Electro-mechanical actuator (EMA) usually operates in complex working conditions. When developing data-driven fault diagnosis models for EMA, training and testing data might come from different working conditions, reducing the generalization ability of traditional data-driven models. To address the challenge of domain difference between training and testing data, we propose a hybrid domain adaptation network, whose loss functions comprise of adversarial loss, triplet loss and cross-entropy loss.

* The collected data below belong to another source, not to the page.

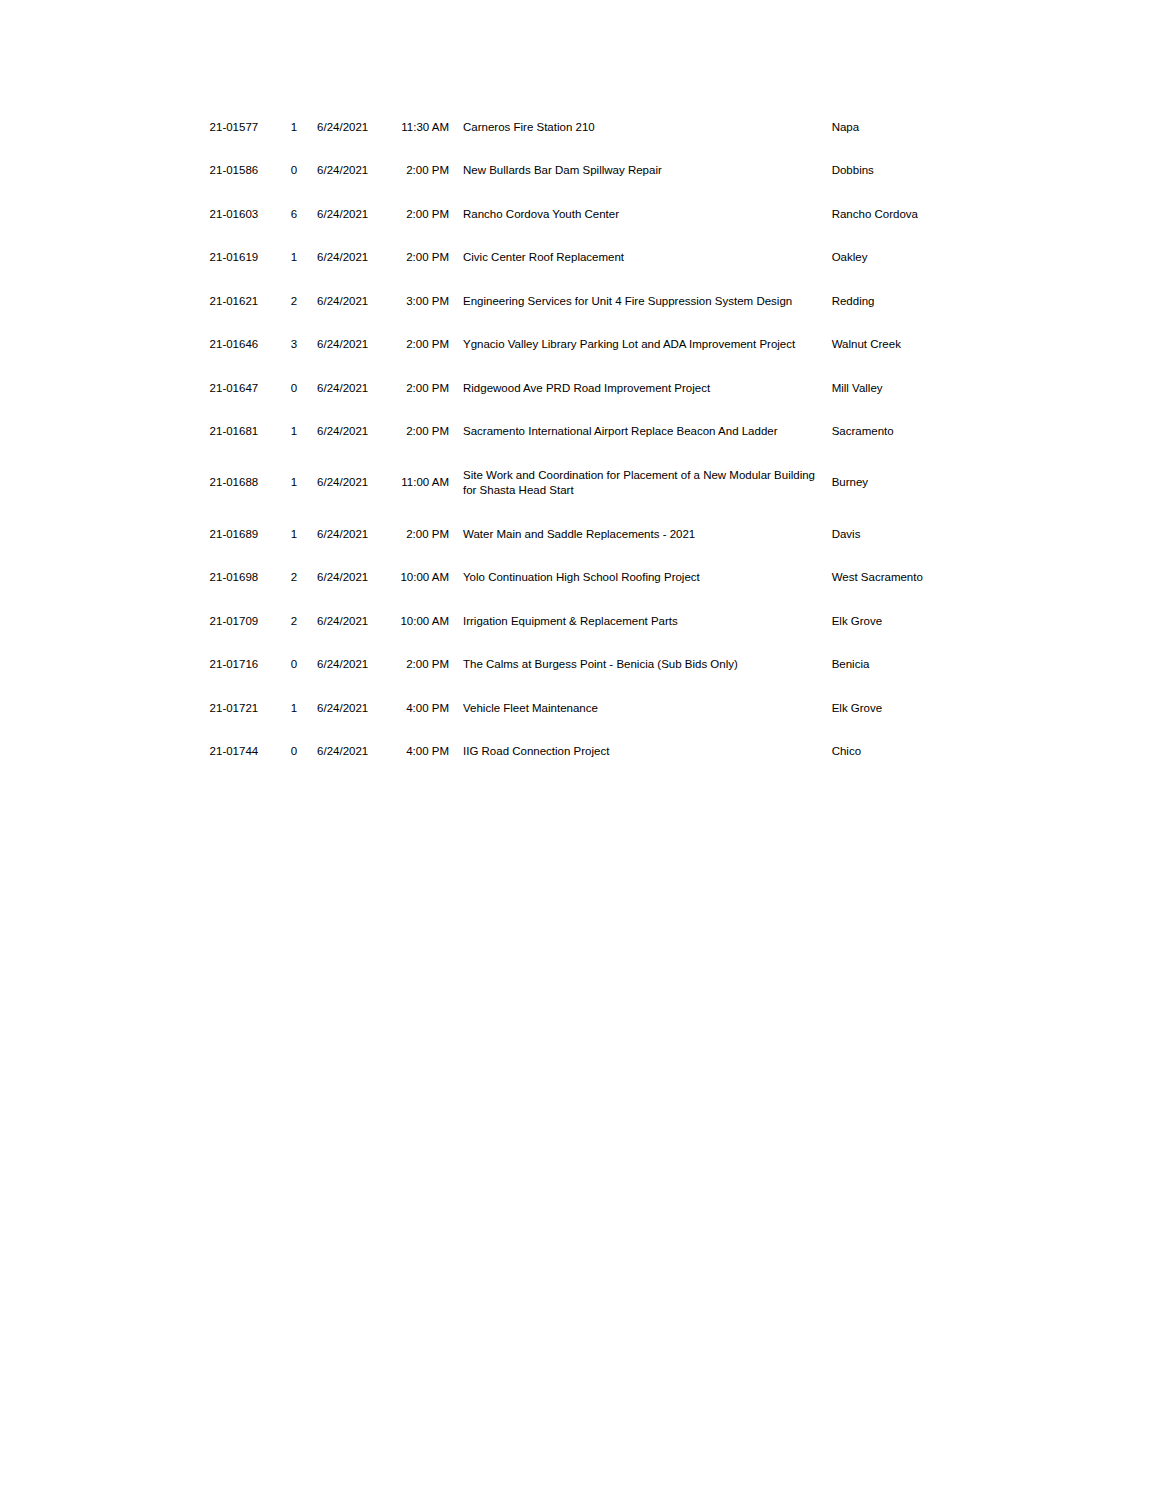| 21-01577 | 1 | 6/24/2021 | 11:30 AM | Carneros Fire Station 210 | Napa |
| 21-01586 | 0 | 6/24/2021 | 2:00 PM | New Bullards Bar Dam Spillway Repair | Dobbins |
| 21-01603 | 6 | 6/24/2021 | 2:00 PM | Rancho Cordova Youth Center | Rancho Cordova |
| 21-01619 | 1 | 6/24/2021 | 2:00 PM | Civic Center Roof Replacement | Oakley |
| 21-01621 | 2 | 6/24/2021 | 3:00 PM | Engineering Services for Unit 4 Fire Suppression System Design | Redding |
| 21-01646 | 3 | 6/24/2021 | 2:00 PM | Ygnacio Valley Library Parking Lot and ADA Improvement Project | Walnut Creek |
| 21-01647 | 0 | 6/24/2021 | 2:00 PM | Ridgewood Ave PRD Road Improvement Project | Mill Valley |
| 21-01681 | 1 | 6/24/2021 | 2:00 PM | Sacramento International Airport Replace Beacon And Ladder | Sacramento |
| 21-01688 | 1 | 6/24/2021 | 11:00 AM | Site Work and Coordination for Placement of a New Modular Building for Shasta Head Start | Burney |
| 21-01689 | 1 | 6/24/2021 | 2:00 PM | Water Main and Saddle Replacements - 2021 | Davis |
| 21-01698 | 2 | 6/24/2021 | 10:00 AM | Yolo Continuation High School Roofing Project | West Sacramento |
| 21-01709 | 2 | 6/24/2021 | 10:00 AM | Irrigation Equipment & Replacement Parts | Elk Grove |
| 21-01716 | 0 | 6/24/2021 | 2:00 PM | The Calms at Burgess Point - Benicia (Sub Bids Only) | Benicia |
| 21-01721 | 1 | 6/24/2021 | 4:00 PM | Vehicle Fleet Maintenance | Elk Grove |
| 21-01744 | 0 | 6/24/2021 | 4:00 PM | IIG Road Connection Project | Chico |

Adversarial loss and triplet loss can enhance the inter-domain and intra-class domain clustering, respectively. A softmax classifier with cross-entropy loss is used to predict pseudo labels for unlabeled target domain training samples. Compared to traditional transfer learning models that only reduces the global inter-domain difference between two domains, the strength of our model is that both the intra and inter-class domain difference are reduced. Curriculum pseudo labeling (CPL) is further applied to dynamically adjust thresholds for different classes during training phases. Compared to the fixed threshold in previous efforts, CPL can take into account the difference in pseudo label prediction and improve the performance of the developed model. The experiment results show that, compared to several transfer learning models, the developed model can achieve better classification accuracy in target domain.

Suggested Citation

  • Wang, Jianyu & Zeng, Zhiguo & Zhang, Heng & Barros, Anne & Miao, Qiang, 2022. "An hybrid domain adaptation diagnostic network guided by curriculum pseudo labels for electro-mechanical actuator," Reliability Engineering and System Safety, Elsevier, vol. 228(C).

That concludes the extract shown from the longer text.